T20 is entirely a batsman’s game. Not quite. The Kotla, which has in all these IPL games bubbled with energy, wore a temperate look on Sunday. There was nothing electrifying and hot on the field, except the weather. No smash hits, no stumps cartwheeling; just a slow submersion of the Delhi Daredevils.
The Kings XI bowlers, helped by a slow, low track and Daredevils’ batsmen’s injudicious approach, managed to pack the mighty home line-up for just over 100. In reply, their batsmen didn’t need to break a sweat, though they took their time.
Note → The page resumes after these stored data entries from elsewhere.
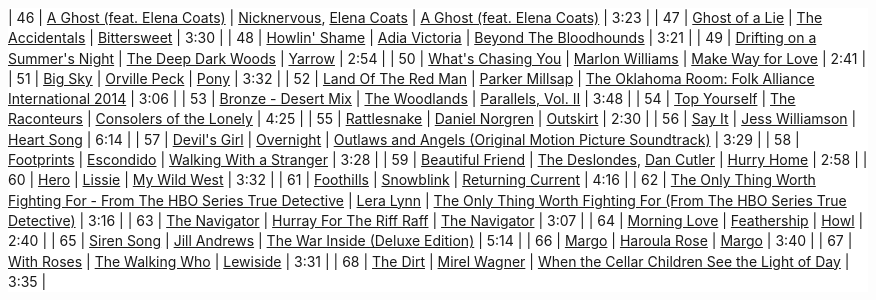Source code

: | 46 | [A Ghost \(feat\. Elena Coats\)](https://open.spotify.com/track/64vZERXqNgRhOl8JQK5xt4) | [Nicknervous](https://open.spotify.com/artist/1JFR5VfeBudog43OLHXreR), [Elena Coats](https://open.spotify.com/artist/76rOhzdFrZx37hyeA5cQgZ) | [A Ghost \(feat\. Elena Coats\)](https://open.spotify.com/album/2S8B8XsaqBe10EFrd0DIsR) | 3:23 |
| 47 | [Ghost of a Lie](https://open.spotify.com/track/74hlOfvGAKlst81PCS86Id) | [The Accidentals](https://open.spotify.com/artist/5JqJWTzD2wSWAp7UmFSP5x) | [Bittersweet](https://open.spotify.com/album/098ZB04Lbsg4m1iANqIYmn) | 3:30 |
| 48 | [Howlin' Shame](https://open.spotify.com/track/7iSWvwPtLY00TIUOIihtaO) | [Adia Victoria](https://open.spotify.com/artist/1HKGjRPwI0gaFyv4aSWPPl) | [Beyond The Bloodhounds](https://open.spotify.com/album/3N5acrSXdpjx4GBwvvHQv8) | 3:21 |
| 49 | [Drifting on a Summer's Night](https://open.spotify.com/track/3e3X9Tzj7gHczvldaW4x3u) | [The Deep Dark Woods](https://open.spotify.com/artist/4ug92W02N1YsgX0t5wuXSl) | [Yarrow](https://open.spotify.com/album/7eQA5w0dxrdbTUPjh6L8cH) | 2:54 |
| 50 | [What's Chasing You](https://open.spotify.com/track/2gGl2YokMEhgsB3CUJaW3u) | [Marlon Williams](https://open.spotify.com/artist/5ENM4Vw9brkpcN51HtC8ga) | [Make Way for Love](https://open.spotify.com/album/69wIdpWYSwdYMkYdn6iviH) | 2:41 |
| 51 | [Big Sky](https://open.spotify.com/track/6CoVyYMT1M7S9DBRYp8HJL) | [Orville Peck](https://open.spotify.com/artist/46auOkH1pk28rWrSoUNhLo) | [Pony](https://open.spotify.com/album/3950FHVErcINW3tjRgjebQ) | 3:32 |
| 52 | [Land Of The Red Man](https://open.spotify.com/track/0n1qmC4kLGVtZ9BEi5iIx8) | [Parker Millsap](https://open.spotify.com/artist/0MASTEXfUt3bpiyGOoEaur) | [The Oklahoma Room: Folk Alliance International 2014](https://open.spotify.com/album/5FCZd4PWRL44BM9tdsVdyv) | 3:06 |
| 53 | [Bronze \- Desert Mix](https://open.spotify.com/track/1PxH2A4J8Br5uS9Z2S9CN8) | [The Woodlands](https://open.spotify.com/artist/3uitNL8cJAFwhKlDO762Gx) | [Parallels, Vol\. II](https://open.spotify.com/album/2vmKBrFef6FFwZtX1DBvcW) | 3:48 |
| 54 | [Top Yourself](https://open.spotify.com/track/7w85ReRElKKmLNCbPaKPGN) | [The Raconteurs](https://open.spotify.com/artist/4wo1267SJuUfHgasdlfNfc) | [Consolers of the Lonely](https://open.spotify.com/album/3yx8gEFlojRtt2WBhmxwfg) | 4:25 |
| 55 | [Rattlesnake](https://open.spotify.com/track/6QNwiDTnnDOJPukpRCHeGm) | [Daniel Norgren](https://open.spotify.com/artist/6swk8GFDoEZ1cFDX70xyuO) | [Outskirt](https://open.spotify.com/album/0G8dZ5FAjZVuklz6LI3AsV) | 2:30 |
| 56 | [Say It](https://open.spotify.com/track/0NzxWtlzpZWoM1juAYydbI) | [Jess Williamson](https://open.spotify.com/artist/784kOgkd1H6jU4KgPMYHi9) | [Heart Song](https://open.spotify.com/album/0nuFFioVPJfJt0IWDSu7fL) | 6:14 |
| 57 | [Devil's Girl](https://open.spotify.com/track/5rEYeXEDqlKDbjArQVIQt6) | [Overnight](https://open.spotify.com/artist/2yZ4kTpcFbclCFyd31Oi1n) | [Outlaws and Angels \(Original Motion Picture Soundtrack\)](https://open.spotify.com/album/14TZLEaVzCm5wnyjCJKLXi) | 3:29 |
| 58 | [Footprints](https://open.spotify.com/track/2pYY9r8kEKur6zGf50QZDa) | [Escondido](https://open.spotify.com/artist/13lPIA6TfK28D9nWZJ9HuB) | [Walking With a Stranger](https://open.spotify.com/album/4LcI0UJmkd717mGgygsIfx) | 3:28 |
| 59 | [Beautiful Friend](https://open.spotify.com/track/4G3hsMbbTUffZfG9l400kU) | [The Deslondes](https://open.spotify.com/artist/5nlQijI9hZ50keRqmLVov1), [Dan Cutler](https://open.spotify.com/artist/4Z92aSgPiL4FSEUAQ6D2hY) | [Hurry Home](https://open.spotify.com/album/4RKuLpgetLJvQjY8e9NufA) | 2:58 |
| 60 | [Hero](https://open.spotify.com/track/5StRcEVQTC2uiHjeSKxW0d) | [Lissie](https://open.spotify.com/artist/3j4FHbC5zwmYGJ7r0ZgaMt) | [My Wild West](https://open.spotify.com/album/446zvOtU7llJSvyCfROA6o) | 3:32 |
| 61 | [Foothills](https://open.spotify.com/track/5DmLXW9x9M2pbrX7xZy7zW) | [Snowblink](https://open.spotify.com/artist/6oYtsBDA5uQzV8FdGDvXZM) | [Returning Current](https://open.spotify.com/album/2aFUOolqC2jvv5c9A4pVnc) | 4:16 |
| 62 | [The Only Thing Worth Fighting For \- From The HBO Series True Detective](https://open.spotify.com/track/1s99Qkm5GtZ1ufweMDOfzQ) | [Lera Lynn](https://open.spotify.com/artist/2iul6etLF5hjjpxo43rzz7) | [The Only Thing Worth Fighting For \(From The HBO Series True Detective\)](https://open.spotify.com/album/00NfXHt45nh1NYwYNwL4ob) | 3:16 |
| 63 | [The Navigator](https://open.spotify.com/track/6YFBr5XJl2Nap9uPcdSW9Q) | [Hurray For The Riff Raff](https://open.spotify.com/artist/2xLEV2jDreAOcpJXFNoXyt) | [The Navigator](https://open.spotify.com/album/3muvjEAtiu5JuPBRBNzIX9) | 3:07 |
| 64 | [Morning Love](https://open.spotify.com/track/2spGltAm1sy8foy0faDbZ4) | [Feathership](https://open.spotify.com/artist/7jyB6xDRAHOnJseX86s7lm) | [Howl](https://open.spotify.com/album/7hleuyG5aLUxxVfcfNdIEv) | 2:40 |
| 65 | [Siren Song](https://open.spotify.com/track/42fxvsxDBs6o9d5abV3pCY) | [Jill Andrews](https://open.spotify.com/artist/35VpsbV6V2NdfTeNZEbKfc) | [The War Inside \(Deluxe Edition\)](https://open.spotify.com/album/6NFJbFjFfRGHYGxlGNecYy) | 5:14 |
| 66 | [Margo](https://open.spotify.com/track/5Mn82vItGPWekMoCE4GrhU) | [Haroula Rose](https://open.spotify.com/artist/7AhCTepWX7n4dQFh3Ro3YG) | [Margo](https://open.spotify.com/album/4tSX4JSEeC1bedmrv0KjJk) | 3:40 |
| 67 | [With Roses](https://open.spotify.com/track/7mFndwzSz1tL9hQJe8VcoB) | [The Walking Who](https://open.spotify.com/artist/2rSnDv4mgde9Nrmd29Xv4r) | [Lewiside](https://open.spotify.com/album/1pyXvUn0xwcdO8FLCh9Vte) | 3:31 |
| 68 | [The Dirt](https://open.spotify.com/track/19tDNU6hOt4wdXWgv1PUMf) | [Mirel Wagner](https://open.spotify.com/artist/599W9qxs3LzkiiEmkoK6Kx) | [When the Cellar Children See the Light of Day](https://open.spotify.com/album/4RP8ZcEWH1tPoEdkaPf8KK) | 3:35 |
Teams batting first have found it easy. The Daredevils didn’t. They, apart from Gambhir, just didn’t look like willing to score.
The Delhiites, braving the heat, were treated to a set of delectable, deft and boundary-fetching touches from their skipper.
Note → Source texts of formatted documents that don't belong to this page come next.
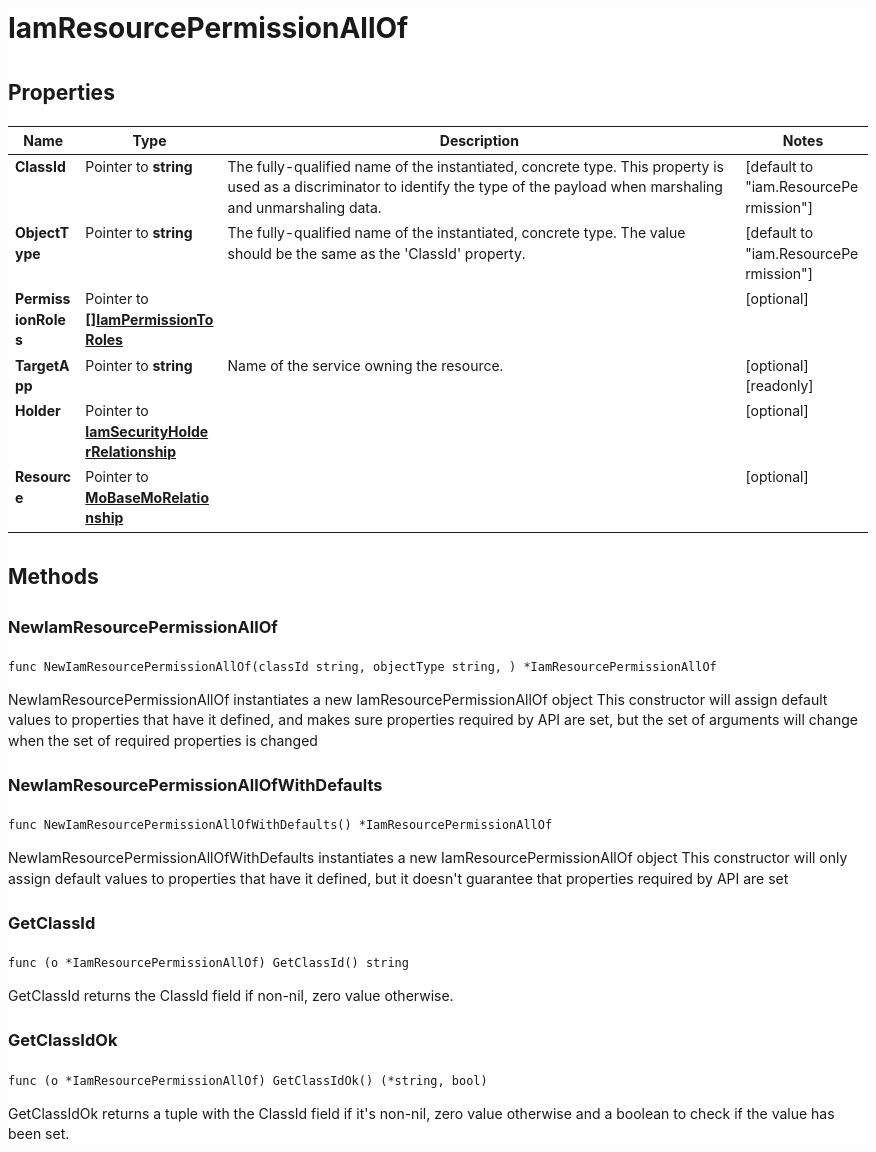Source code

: # IamResourcePermissionAllOf

## Properties

Name | Type | Description | Notes
------------ | ------------- | ------------- | -------------
**ClassId** | Pointer to **string** | The fully-qualified name of the instantiated, concrete type. This property is used as a discriminator to identify the type of the payload when marshaling and unmarshaling data. | [default to "iam.ResourcePermission"]
**ObjectType** | Pointer to **string** | The fully-qualified name of the instantiated, concrete type. The value should be the same as the &#39;ClassId&#39; property. | [default to "iam.ResourcePermission"]
**PermissionRoles** | Pointer to [**[]IamPermissionToRoles**](IamPermissionToRoles.md) |  | [optional] 
**TargetApp** | Pointer to **string** | Name of the service owning the resource. | [optional] [readonly] 
**Holder** | Pointer to [**IamSecurityHolderRelationship**](IamSecurityHolderRelationship.md) |  | [optional] 
**Resource** | Pointer to [**MoBaseMoRelationship**](MoBaseMoRelationship.md) |  | [optional] 

## Methods

### NewIamResourcePermissionAllOf

`func NewIamResourcePermissionAllOf(classId string, objectType string, ) *IamResourcePermissionAllOf`

NewIamResourcePermissionAllOf instantiates a new IamResourcePermissionAllOf object
This constructor will assign default values to properties that have it defined,
and makes sure properties required by API are set, but the set of arguments
will change when the set of required properties is changed

### NewIamResourcePermissionAllOfWithDefaults

`func NewIamResourcePermissionAllOfWithDefaults() *IamResourcePermissionAllOf`

NewIamResourcePermissionAllOfWithDefaults instantiates a new IamResourcePermissionAllOf object
This constructor will only assign default values to properties that have it defined,
but it doesn't guarantee that properties required by API are set

### GetClassId

`func (o *IamResourcePermissionAllOf) GetClassId() string`

GetClassId returns the ClassId field if non-nil, zero value otherwise.

### GetClassIdOk

`func (o *IamResourcePermissionAllOf) GetClassIdOk() (*string, bool)`

GetClassIdOk returns a tuple with the ClassId field if it's non-nil, zero value otherwise
and a boolean to check if the value has been set.
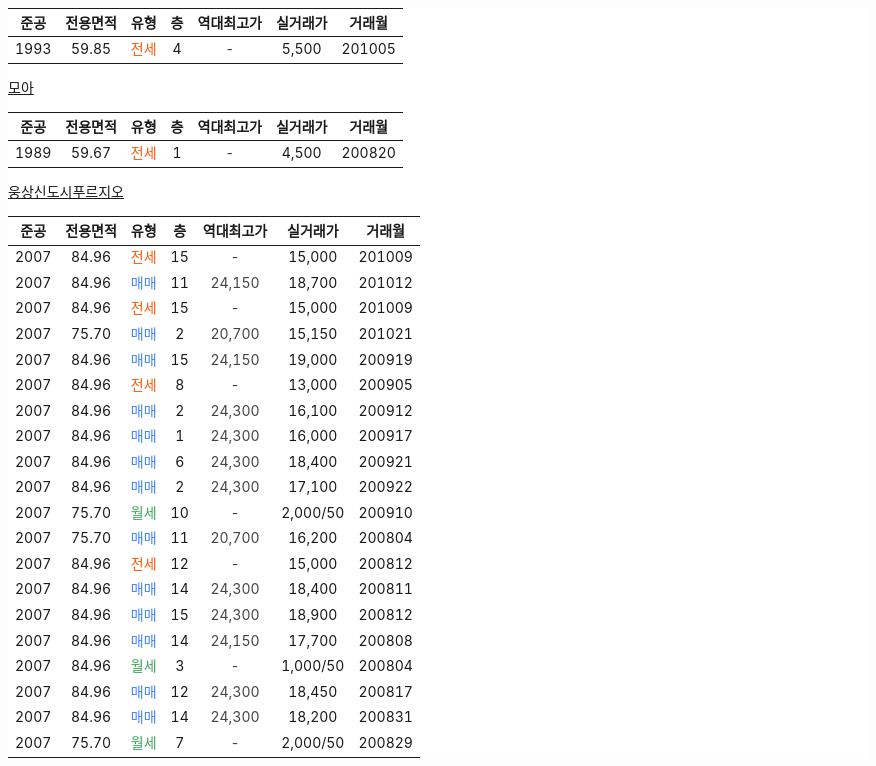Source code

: |준공|전용면적|유형|층|역대최고가|실거래가|거래월|
|:---:|:---:|:---:|:---:|:---:|:---:|:---:|
|1993|59.85|<span style="color:#ff5a00">전세</span>|4|<span style="color:#444444">-</span>|5,500|201005|

[모아](https://search.naver.com/search.naver?query=%EA%B2%BD%EC%83%81%EB%82%A8%EB%8F%84+%EC%96%91%EC%82%B0%EC%8B%9C+%EC%82%BC%ED%98%B8%EB%8F%99+%EB%AA%A8%EC%95%84)

|준공|전용면적|유형|층|역대최고가|실거래가|거래월|
|:---:|:---:|:---:|:---:|:---:|:---:|:---:|
|1989|59.67|<span style="color:#ff5a00">전세</span>|1|<span style="color:#444444">-</span>|4,500|200820|

[웅상신도시푸르지오](https://search.naver.com/search.naver?query=%EA%B2%BD%EC%83%81%EB%82%A8%EB%8F%84+%EC%96%91%EC%82%B0%EC%8B%9C+%EC%82%BC%ED%98%B8%EB%8F%99+%EC%9B%85%EC%83%81%EC%8B%A0%EB%8F%84%EC%8B%9C%ED%91%B8%EB%A5%B4%EC%A7%80%EC%98%A4)

|준공|전용면적|유형|층|역대최고가|실거래가|거래월|
|:---:|:---:|:---:|:---:|:---:|:---:|:---:|
|2007|84.96|<span style="color:#ff5a00">전세</span>|15|<span style="color:#444444">-</span>|15,000|201009|
|2007|84.96|<span style="color:#4285f3">매매</span>|11|<span style="color:#444444">24,150</span>|18,700|201012|
|2007|84.96|<span style="color:#ff5a00">전세</span>|15|<span style="color:#444444">-</span>|15,000|201009|
|2007|75.70|<span style="color:#4285f3">매매</span>|2|<span style="color:#444444">20,700</span>|15,150|201021|
|2007|84.96|<span style="color:#4285f3">매매</span>|15|<span style="color:#444444">24,150</span>|19,000|200919|
|2007|84.96|<span style="color:#ff5a00">전세</span>|8|<span style="color:#444444">-</span>|13,000|200905|
|2007|84.96|<span style="color:#4285f3">매매</span>|2|<span style="color:#444444">24,300</span>|16,100|200912|
|2007|84.96|<span style="color:#4285f3">매매</span>|1|<span style="color:#444444">24,300</span>|16,000|200917|
|2007|84.96|<span style="color:#4285f3">매매</span>|6|<span style="color:#444444">24,300</span>|18,400|200921|
|2007|84.96|<span style="color:#4285f3">매매</span>|2|<span style="color:#444444">24,300</span>|17,100|200922|
|2007|75.70|<span style="color:#34a853">월세</span>|10|<span style="color:#444444">-</span>|2,000/50|200910|
|2007|75.70|<span style="color:#4285f3">매매</span>|11|<span style="color:#444444">20,700</span>|16,200|200804|
|2007|84.96|<span style="color:#ff5a00">전세</span>|12|<span style="color:#444444">-</span>|15,000|200812|
|2007|84.96|<span style="color:#4285f3">매매</span>|14|<span style="color:#444444">24,300</span>|18,400|200811|
|2007|84.96|<span style="color:#4285f3">매매</span>|15|<span style="color:#444444">24,300</span>|18,900|200812|
|2007|84.96|<span style="color:#4285f3">매매</span>|14|<span style="color:#444444">24,150</span>|17,700|200808|
|2007|84.96|<span style="color:#34a853">월세</span>|3|<span style="color:#444444">-</span>|1,000/50|200804|
|2007|84.96|<span style="color:#4285f3">매매</span>|12|<span style="color:#444444">24,300</span>|18,450|200817|
|2007|84.96|<span style="color:#4285f3">매매</span>|14|<span style="color:#444444">24,300</span>|18,200|200831|
|2007|75.70|<span style="color:#34a853">월세</span>|7|<span style="color:#444444">-</span>|2,000/50|200829|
Barring Ramesh Powar’s first over, where he had David Warner all at sea, Gambhir was all over them. Irfan Pathan picked up Virender Sehwag in a freak manner, but was hammered out of the attack.
The appetiser was, however, followed by a bland course that began with the fall of Gambhir, who misjudged a single. It was poor cricket: shortish ball steered to short third man, a wide throw and a batsman stranded so far that the ‘keeper could look back and hit the stumps.
Warner followed in similar manner. That began the rot. And no one could stem it. One wicket followed the other.
Piyush Chawla, after a poor first half of the tournament, found his googlies catching prey, Yuvraj Singh looked like a bowler, Pathan came back and corrected his figures.
It wasn’t just a bowling genius, there were strokes from frustrated batsmen. Twenty20 has made batsmen feel like hunters on the pitch. When it plays slow, like on Sunday, the batsmen struggle.
Delhi Daredevils couldn’t manage to get of the hole. Imagine a Daredevils innings without a six and just eight fours, and just three after the fourth over.
And this was the first innings. Anil Kumble spoke about how bad the pitch is for the team batting second. It was bad for the first itself.